- _ABOUT THIS EXERCISE_: Search through the entries for the word "Pooran" and copy every line that has it.

☆ ☆ ☆ ☆

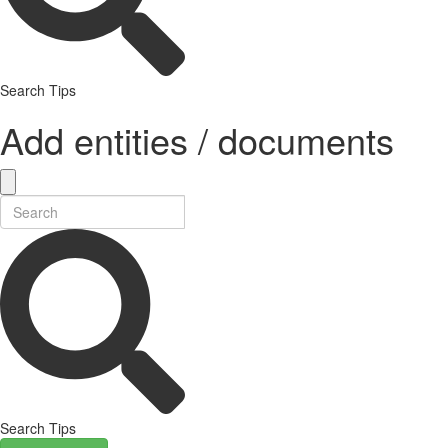
Search Tips
Add entities / documents
Search Tips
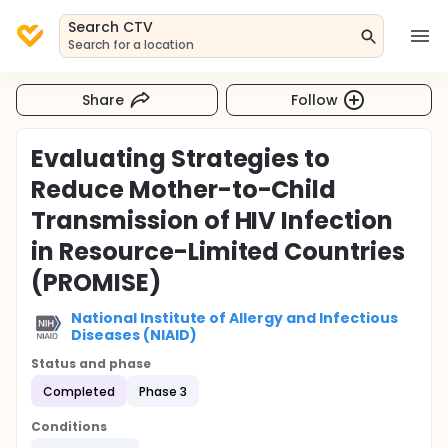
Search CTV
Search for a location
Share
Follow
Evaluating Strategies to
Reduce Mother-to-Child
Transmission of HIV Infection
in Resource-Limited Countries
(PROMISE)
National Institute of Allergy and Infectious
Diseases (NIAID)
Status and phase
Completed
Phase 3
Conditions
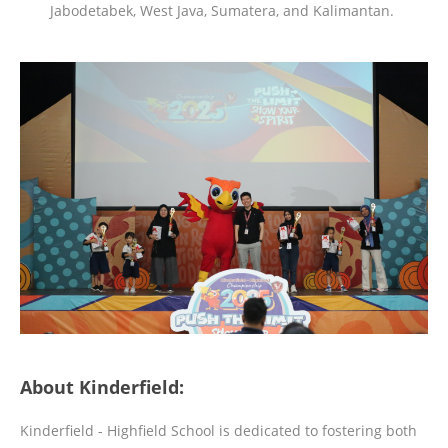
Jabodetabek, West Java, Sumatera, and Kalimantan.
About Kinderfield:
Kinderfield - Highfield School is dedicated to fostering both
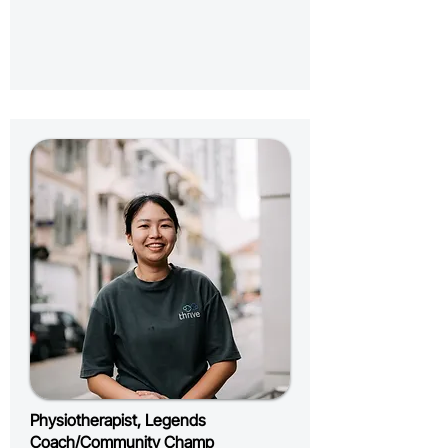
Physiotherapist, Legends
Coach/Community Champ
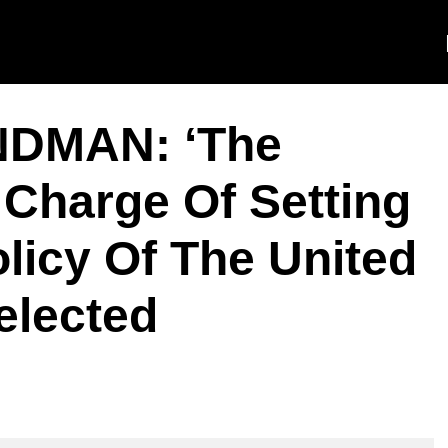
NDMAN: ‘The
n Charge Of Setting
licy Of The United
elected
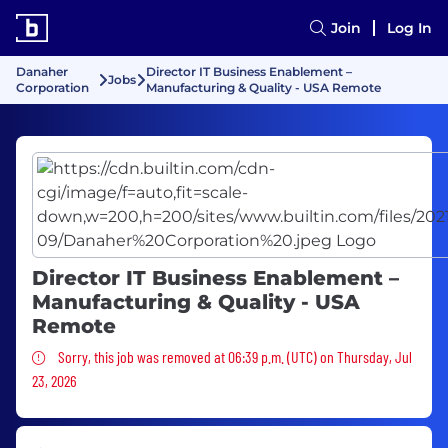
Join
Log In
Danaher
Director IT Business Enablement –
Jobs
Corporation
Manufacturing & Quality - USA Remote
Director IT Business Enablement –
Manufacturing & Quality - USA
Remote
Sorry, this job was removed
Sorry, this job was removed at 06:39 p.m. (UTC) on Thursday, Jul
23, 2026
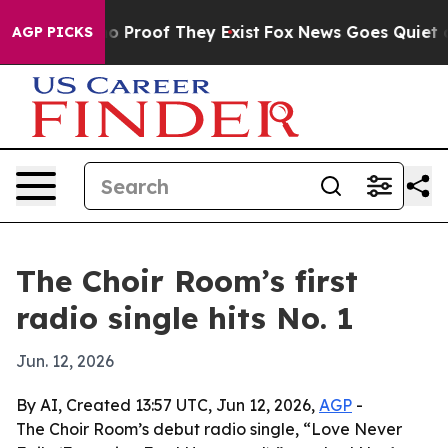
t Offers no Proof They Exist
Fox News Goes Quiet as 'M
AGP PICKS
The Choir Room’s first
radio single hits No. 1
Jun. 12, 2026
By AI, Created 13:57 UTC, Jun 12, 2026,
AGP
-
The Choir Room’s debut radio single, “Love Never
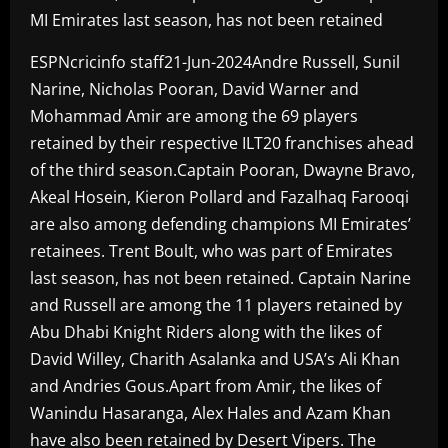
MI Emirates last season, has not been retained
ESPNcricinfo staff21-Jun-2024Andre Russell, Sunil
Narine, Nicholas Pooran, David Warner and
Mohammad Amir are among the 69 players
retained by their respective ILT20 franchises ahead
of the third season.Captain Pooran, Dwayne Bravo,
Akeal Hosein, Kieron Pollard and Fazalhaq Farooqi
are also among defending champions MI Emirates’
retainees. Trent Boult, who was part of Emirates
last season, has not been retained. Captain Narine
and Russell are among the 11 players retained by
Abu Dhabi Knight Riders along with the likes of
David Willey, Charith Asalanka and USA’s Ali Khan
and Andries Gous.Apart from Amir, the likes of
Wanindu Hasaranga, Alex Hales and Azam Khan
have also been retained by Desert Vipers. The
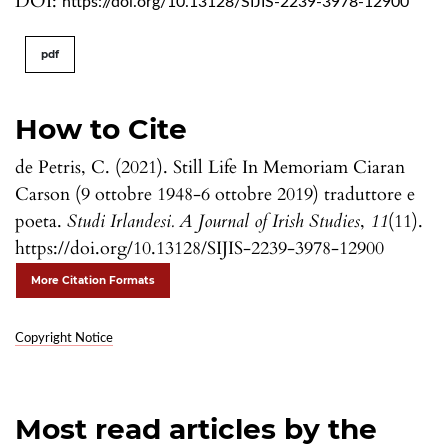
DOI:
https://doi.org/10.13128/SIJIS-2239-3978-12900
pdf
How to Cite
de Petris, C. (2021). Still Life In Memoriam Ciaran
Carson (9 ottobre 1948-6 ottobre 2019) traduttore e
poeta.
Studi Irlandesi. A Journal of Irish Studies
,
11
(11).
https://doi.org/10.13128/SIJIS-2239-3978-12900
More Citation Formats
Copyright Notice
Most read articles by the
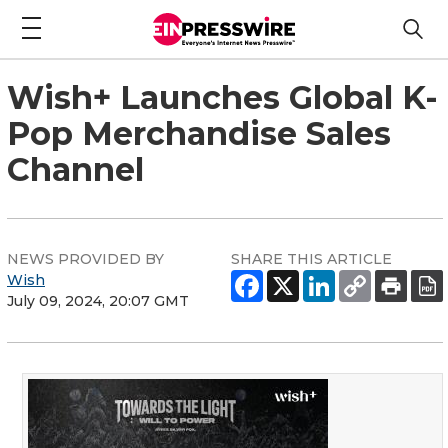
Wish+ Launches Global K-
Pop Merchandise Sales
Channel
NEWS PROVIDED BY
SHARE THIS ARTICLE
Wish
July 09, 2024, 20:07 GMT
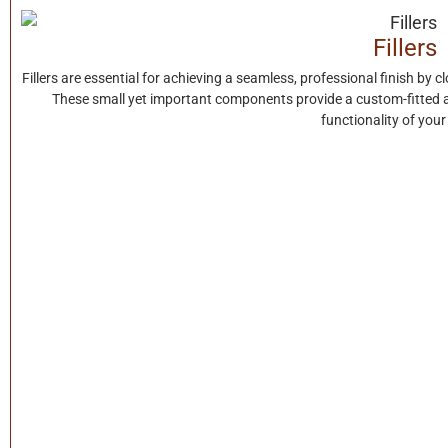
Fillers
Fillers are essential for achieving a seamless, professional finish by 
These small yet important components provide a custom-fitted 
functionality of your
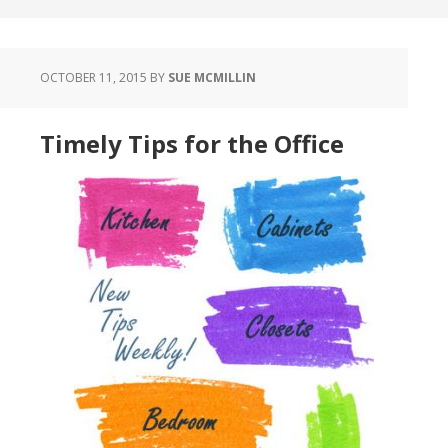
OCTOBER 11, 2015
BY
SUE MCMILLIN
Timely Tips for the Office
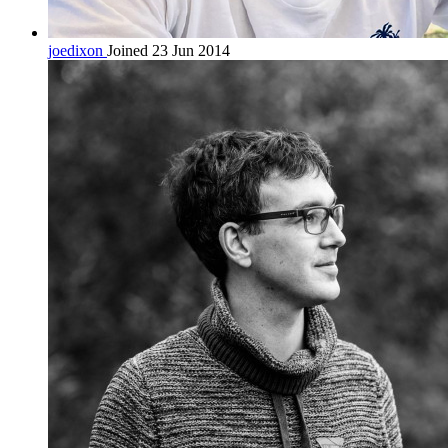
joedixon
Joined 23 Jun 2014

☆ ☆ ☆ ☆

- _FINISHED TASK_:
Narine, Nicholas Pooran, David Warner and
of the third season.Captain Pooran, Dwayne Bravo,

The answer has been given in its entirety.